What is the way to the place where the lightning is dispersed, or the place where the east winds are scattered over the earth? Job 38:24
It was a lightning storm, and my six-year-old daughter and I were on the floor watching the dazzling display through the glass door. She kept repeating, “Wow! God is so big.” I felt the same way. It was obvious to both of us how small we were, and how powerful God must be. Lines from the book of Job flashed through my mind, “What is the way to the place where the lightning is dispersed, or the place where the east winds are scattered over the earth?” (Job 38:24).
Job needed to be reminded of God’s power (vv. 34–41). His life had fallen apart. His children were dead. He was broke. He was sick. His friends offered no empathy. His wife encouraged him to abandon his faith (2:9). Eventually, Job asked God, “Why?” (ch. 24) and He responded out of a storm (ch. 38).

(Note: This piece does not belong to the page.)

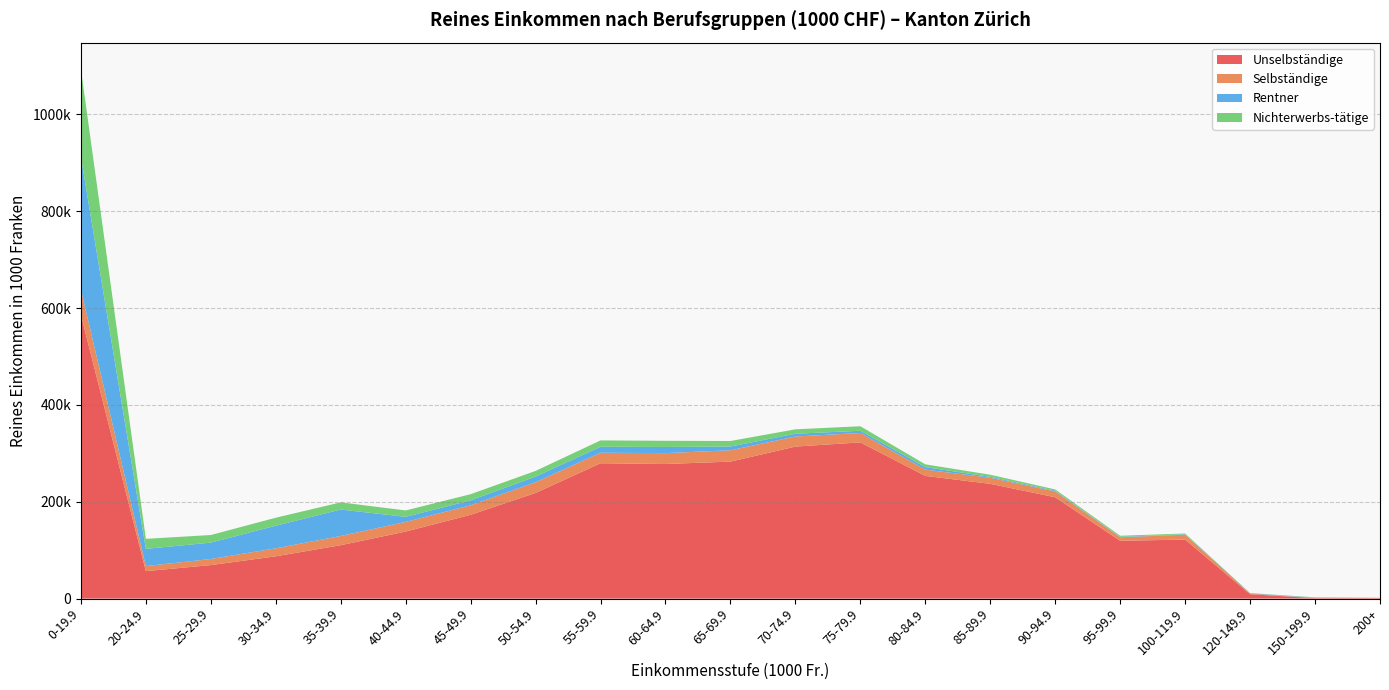

Reading left to right, what are all the values shown in this chart?

Unselbständige: 585795.7	56642.8	69141.8	87288.7	110243.4	138370.2	173010.6	218165.7	279450.3	277902.5	282803.3	313857.6	322507.7	253307.8	236930.6	209213.1	119311.6	121857.8	9022.1	1021.5	1340.3
Selbständige: 52258.4	10422.2	12596.0	16460.8	18980.8	19933.6	19613.2	22100.0	21714.7	22434.1	23418.1	20801.7	19477.6	12975.0	12528.7	11993.9	7359.2	9979.5	1436.5	189.3	0.0
Rentner: 274161.0	35552.1	33827.6	46794.0	54643.3	10544.5	10248.9	11690.9	12375.3	12752.2	7809.2	5707.3	4571.8	5161.0	2016.2	1574.2	876.9	1038.0	672.6	643.6	0.0
Nichterwerbs-tätige: 181117.7	20734.9	15680.1	16410.5	14813.5	13112.9	12679.2	11660.9	13090.4	12710.0	11356.1	9120.6	9281.0	5740.3	4262.3	2574.1	2223.6	1501.0	270.4	688.7	221.5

God reminded Job of His control over the physical attributes of the world (ch. 38). This comforted him and he responded, “My ears had heard of you, but now my eyes have seen you” (42:5). In other words, “Now I get it, God! I see that you don’t fit into my box.”

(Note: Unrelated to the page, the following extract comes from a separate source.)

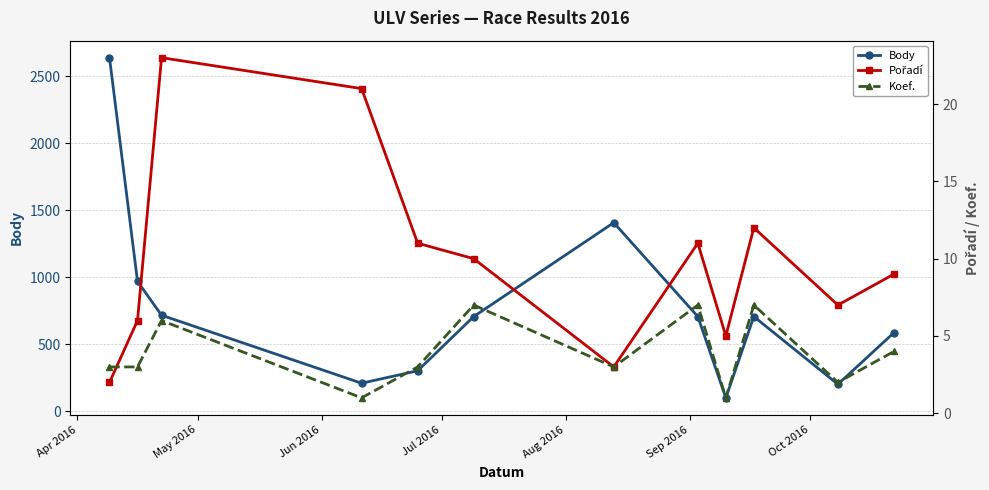

How many interior local peaks does the Body series have?

2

When life falls apart, sometimes the most comforting thing we can do is to lie on the floor and watch the lightning—to be reminded that the God who created the world is big enough and loving enough to take care of us too. We may even start singing our favorite worship songs that tell of the might and greatness of our God.
When was the last time you saw God’s power on display? What went through your mind as you witnessed His bigness?
God, help me see how big You are and to stop trying to fit You into small boxes. Help me to trust that if You’re big enough to create and control lightning, You’re big enough to help me through life’s challenges.
The structure of Job 38:1–42:6 helps readers see that we’re dealing with a specific literary unit. God’s voice dominates; Job does very little speaking (see 40:3–5; 42:1–6). In chapters 38–39, Job gets bombarded with multiple questions. The first set concerns inanimate created order (38:4–38). These scenes are stunning and cast the Almighty in the role as the grand designer of all majestic and wonderful things in this world. The next set of queries (38:39–39:30) deals with the animate created order. These creatures come into view: the lion, raven, mountain goat, wild donkey, wild ox, ostrich, horse, hawk, and eagle. God is at work in creation!